Chapter 7 Statistics in hydrology - Unit 3
You can find the repo for this activity here
7.1 Learning objectives
- Describe the characteristics of normal and non-normal distributions
- Understand the difference between a sample and a population
- Quantitatively describe data distributions
- Test data sets for normality
Reading for this section
Statistical Methods in Water Resources: Chapter 1
Today will use a new package called patchwork that is an extension to ggplot. See here for ggplot extensions including patchwork.
First let’s generate some synthetic data and talk about how to visualize it.
# generate a normal distribution
ExNorm <- rnorm(1000, mean = 5) %>%
as_tibble()
# look at distributions
# first using a histogram
ExNorm %>%
ggplot(aes(value)) +
geom_histogram()
Stack plots to compare histogram and pdf
We will save each plot as “ggplot object” and then output them using the patchwork package (loaded in the setup chunk).
We have made other objects, like data frames or values, how do you think you would make a ggplot object?
# histogram
exhist <- ExNorm %>%
ggplot(aes(value)) +
geom_histogram()
# pdf
expdf <- ExNorm %>%
ggplot(aes(value)) +
stat_density()
# put the plots side by side with + or on top of each other with /
# I've also shown how to put a caption into a patchwork figure that has multiple panels.
p <- exhist/expdf
p + labs(caption = "Figure 1. Comparison of histogram (top) and probability density function (bottom) of a synthetic data set generated with\n the rnorm function, 1000 samples, and a mean of 5.") + theme(plot.caption = element_text(hjust = 0))
7.2 Homework Q1 (2 pts)
- What is the difference between a histogram and a pdf?
- What features of the histogram are preserved? Which are lost?
7.3 What is the difference between a sample and a population?
Simply put: a population is the thing you are trying to measure. A sample is the data you measure in an effort to measure the population. A sample is a subset of a population.
Let’s write some code for an example:
We will create a POPULATION that is a large set of numbers. Think of this is as the concentration of Calcium in every bit of water in a lake. Then we will create a SAMPLE by randomly grabbing values from the POPULATION. This simulates us going around in a boat and taking grab samples in an effort to figure out the concentration of calcium in the lake.
We can then run this code a bunch of times, you’ll get a different sample each time. You can also take a smaller or larger number of samples by changing “size” in the sample() function.
all_the_water <- rnorm(10000, mean = 6) %>%
as_tibble()

*DATA SECTION*
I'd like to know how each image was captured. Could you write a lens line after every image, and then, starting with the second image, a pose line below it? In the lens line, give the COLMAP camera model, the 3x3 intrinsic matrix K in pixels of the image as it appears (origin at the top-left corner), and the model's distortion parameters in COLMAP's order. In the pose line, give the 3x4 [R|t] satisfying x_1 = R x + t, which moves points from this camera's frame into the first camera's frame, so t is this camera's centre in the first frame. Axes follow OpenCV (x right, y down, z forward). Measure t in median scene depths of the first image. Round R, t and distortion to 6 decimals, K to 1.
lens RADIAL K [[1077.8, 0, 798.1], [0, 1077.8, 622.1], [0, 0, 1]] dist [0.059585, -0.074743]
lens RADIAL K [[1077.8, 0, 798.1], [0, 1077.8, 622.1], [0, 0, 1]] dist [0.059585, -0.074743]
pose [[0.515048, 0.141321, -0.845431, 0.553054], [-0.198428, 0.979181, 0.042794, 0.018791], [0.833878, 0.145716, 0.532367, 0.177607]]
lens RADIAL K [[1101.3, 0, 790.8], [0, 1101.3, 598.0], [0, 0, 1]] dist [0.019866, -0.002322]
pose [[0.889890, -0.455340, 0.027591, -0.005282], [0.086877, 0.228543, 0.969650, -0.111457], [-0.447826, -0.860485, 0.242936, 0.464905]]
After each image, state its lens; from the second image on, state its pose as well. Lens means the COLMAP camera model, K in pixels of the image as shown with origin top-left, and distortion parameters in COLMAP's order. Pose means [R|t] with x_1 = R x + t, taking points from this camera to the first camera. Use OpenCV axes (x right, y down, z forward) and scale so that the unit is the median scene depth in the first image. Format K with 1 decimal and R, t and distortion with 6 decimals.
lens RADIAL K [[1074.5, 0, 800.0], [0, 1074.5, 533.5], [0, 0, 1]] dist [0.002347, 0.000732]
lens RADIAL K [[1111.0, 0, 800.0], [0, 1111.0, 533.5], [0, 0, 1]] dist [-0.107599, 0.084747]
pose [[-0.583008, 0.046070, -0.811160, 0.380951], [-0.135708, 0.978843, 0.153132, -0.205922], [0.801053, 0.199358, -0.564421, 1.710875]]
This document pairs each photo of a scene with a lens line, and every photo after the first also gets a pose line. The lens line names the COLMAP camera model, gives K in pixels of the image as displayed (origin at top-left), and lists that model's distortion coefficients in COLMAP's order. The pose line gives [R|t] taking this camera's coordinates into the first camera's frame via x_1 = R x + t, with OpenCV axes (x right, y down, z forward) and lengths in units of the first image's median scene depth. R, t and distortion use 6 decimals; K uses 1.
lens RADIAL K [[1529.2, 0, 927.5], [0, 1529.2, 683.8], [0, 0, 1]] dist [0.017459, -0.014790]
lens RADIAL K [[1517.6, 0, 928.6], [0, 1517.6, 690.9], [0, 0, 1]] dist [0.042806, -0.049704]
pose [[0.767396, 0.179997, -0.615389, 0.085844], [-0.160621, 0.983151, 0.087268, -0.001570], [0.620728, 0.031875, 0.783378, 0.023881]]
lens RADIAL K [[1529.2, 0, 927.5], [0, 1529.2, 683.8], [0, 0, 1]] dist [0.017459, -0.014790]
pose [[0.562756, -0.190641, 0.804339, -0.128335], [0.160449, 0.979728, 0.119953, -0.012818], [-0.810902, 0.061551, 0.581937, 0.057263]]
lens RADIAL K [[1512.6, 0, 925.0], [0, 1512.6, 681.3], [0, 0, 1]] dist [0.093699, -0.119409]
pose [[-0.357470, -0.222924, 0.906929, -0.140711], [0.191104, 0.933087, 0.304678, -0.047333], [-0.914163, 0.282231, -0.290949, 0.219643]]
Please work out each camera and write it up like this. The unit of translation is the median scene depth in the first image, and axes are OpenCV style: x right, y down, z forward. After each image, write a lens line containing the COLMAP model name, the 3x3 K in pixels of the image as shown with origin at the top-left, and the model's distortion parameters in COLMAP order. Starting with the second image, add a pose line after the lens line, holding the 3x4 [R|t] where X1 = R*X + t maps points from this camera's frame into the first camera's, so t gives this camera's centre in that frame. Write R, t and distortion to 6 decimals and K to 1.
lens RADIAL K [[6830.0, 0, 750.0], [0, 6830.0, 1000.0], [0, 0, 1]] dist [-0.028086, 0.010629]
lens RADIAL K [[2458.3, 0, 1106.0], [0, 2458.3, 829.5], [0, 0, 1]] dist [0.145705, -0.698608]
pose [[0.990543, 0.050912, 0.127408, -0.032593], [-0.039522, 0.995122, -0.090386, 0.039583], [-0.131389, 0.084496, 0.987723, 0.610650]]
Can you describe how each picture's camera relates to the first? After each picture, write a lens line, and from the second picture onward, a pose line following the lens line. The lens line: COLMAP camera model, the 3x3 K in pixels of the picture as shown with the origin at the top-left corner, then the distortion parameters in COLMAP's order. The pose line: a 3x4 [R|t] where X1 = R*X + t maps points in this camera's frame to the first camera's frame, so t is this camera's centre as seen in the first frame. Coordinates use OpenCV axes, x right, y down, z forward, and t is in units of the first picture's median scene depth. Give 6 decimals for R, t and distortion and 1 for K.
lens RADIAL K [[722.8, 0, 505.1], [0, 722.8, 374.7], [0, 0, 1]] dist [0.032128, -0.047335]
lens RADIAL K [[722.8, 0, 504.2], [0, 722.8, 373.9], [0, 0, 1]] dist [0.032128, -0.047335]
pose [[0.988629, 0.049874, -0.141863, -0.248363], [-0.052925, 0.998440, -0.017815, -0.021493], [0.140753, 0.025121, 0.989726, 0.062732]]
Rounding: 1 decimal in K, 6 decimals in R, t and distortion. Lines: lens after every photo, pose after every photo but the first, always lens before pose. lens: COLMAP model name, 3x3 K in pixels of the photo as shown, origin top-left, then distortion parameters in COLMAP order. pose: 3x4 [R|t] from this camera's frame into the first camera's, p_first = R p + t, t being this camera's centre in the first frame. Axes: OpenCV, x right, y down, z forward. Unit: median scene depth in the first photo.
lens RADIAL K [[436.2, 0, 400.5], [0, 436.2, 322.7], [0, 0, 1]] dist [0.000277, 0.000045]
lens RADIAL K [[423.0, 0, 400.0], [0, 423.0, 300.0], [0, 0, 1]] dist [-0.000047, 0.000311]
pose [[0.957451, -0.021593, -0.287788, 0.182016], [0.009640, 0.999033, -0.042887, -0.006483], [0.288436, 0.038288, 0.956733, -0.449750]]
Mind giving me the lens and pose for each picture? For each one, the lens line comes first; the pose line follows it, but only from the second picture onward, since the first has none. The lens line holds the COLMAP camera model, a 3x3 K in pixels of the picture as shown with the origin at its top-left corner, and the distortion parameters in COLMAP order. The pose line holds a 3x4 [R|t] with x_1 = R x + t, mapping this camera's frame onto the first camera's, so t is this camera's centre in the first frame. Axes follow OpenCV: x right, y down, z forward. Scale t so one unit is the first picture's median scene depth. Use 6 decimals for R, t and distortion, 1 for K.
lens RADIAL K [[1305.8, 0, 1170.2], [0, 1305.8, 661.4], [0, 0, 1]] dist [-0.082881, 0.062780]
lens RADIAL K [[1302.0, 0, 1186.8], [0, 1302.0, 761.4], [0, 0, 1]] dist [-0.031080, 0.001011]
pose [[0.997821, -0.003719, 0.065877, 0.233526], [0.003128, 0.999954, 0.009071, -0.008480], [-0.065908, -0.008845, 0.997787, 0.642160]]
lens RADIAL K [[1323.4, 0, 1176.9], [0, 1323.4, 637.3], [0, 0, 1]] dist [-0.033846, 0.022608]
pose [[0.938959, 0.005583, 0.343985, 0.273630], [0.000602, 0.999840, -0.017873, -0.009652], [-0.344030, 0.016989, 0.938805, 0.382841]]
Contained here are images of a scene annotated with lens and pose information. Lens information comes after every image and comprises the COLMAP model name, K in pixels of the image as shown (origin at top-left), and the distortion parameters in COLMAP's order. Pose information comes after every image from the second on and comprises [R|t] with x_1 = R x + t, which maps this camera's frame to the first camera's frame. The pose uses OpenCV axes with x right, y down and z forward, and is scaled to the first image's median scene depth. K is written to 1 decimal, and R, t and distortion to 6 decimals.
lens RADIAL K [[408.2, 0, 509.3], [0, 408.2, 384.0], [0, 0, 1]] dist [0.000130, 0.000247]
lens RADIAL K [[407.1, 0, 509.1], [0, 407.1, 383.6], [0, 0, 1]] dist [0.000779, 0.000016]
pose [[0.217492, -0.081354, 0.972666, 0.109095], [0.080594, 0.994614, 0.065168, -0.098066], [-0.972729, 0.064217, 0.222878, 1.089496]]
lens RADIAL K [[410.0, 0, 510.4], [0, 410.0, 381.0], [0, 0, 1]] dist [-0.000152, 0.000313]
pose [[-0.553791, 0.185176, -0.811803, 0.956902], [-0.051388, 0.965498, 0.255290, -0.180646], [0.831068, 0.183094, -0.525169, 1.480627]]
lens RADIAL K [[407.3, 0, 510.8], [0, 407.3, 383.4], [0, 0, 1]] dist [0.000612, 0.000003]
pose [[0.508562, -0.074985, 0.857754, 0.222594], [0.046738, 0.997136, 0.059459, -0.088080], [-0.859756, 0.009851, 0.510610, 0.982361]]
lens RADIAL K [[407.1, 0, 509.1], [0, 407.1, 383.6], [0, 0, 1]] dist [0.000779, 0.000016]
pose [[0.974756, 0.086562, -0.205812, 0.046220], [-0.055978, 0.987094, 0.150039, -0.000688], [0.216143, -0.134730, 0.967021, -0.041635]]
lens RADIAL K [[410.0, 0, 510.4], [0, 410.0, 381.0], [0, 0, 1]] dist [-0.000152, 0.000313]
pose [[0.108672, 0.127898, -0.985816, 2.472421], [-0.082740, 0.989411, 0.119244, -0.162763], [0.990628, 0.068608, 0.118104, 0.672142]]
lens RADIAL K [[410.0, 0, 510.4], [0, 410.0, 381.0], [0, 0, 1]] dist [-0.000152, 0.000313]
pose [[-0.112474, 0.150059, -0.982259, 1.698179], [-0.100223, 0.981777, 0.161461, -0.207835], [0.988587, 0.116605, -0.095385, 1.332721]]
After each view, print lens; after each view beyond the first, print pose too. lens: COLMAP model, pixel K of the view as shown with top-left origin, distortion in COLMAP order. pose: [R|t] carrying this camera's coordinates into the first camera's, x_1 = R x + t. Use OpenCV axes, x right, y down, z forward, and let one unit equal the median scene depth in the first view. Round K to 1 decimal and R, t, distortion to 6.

*WHAT IS BEING ASKED*
In the hydrology statistics lesson, what does the large set of numbers created as the population stand for?

*ANSWER TO THE EXERCISE*
The concentration of calcium in every bit of water in a lake.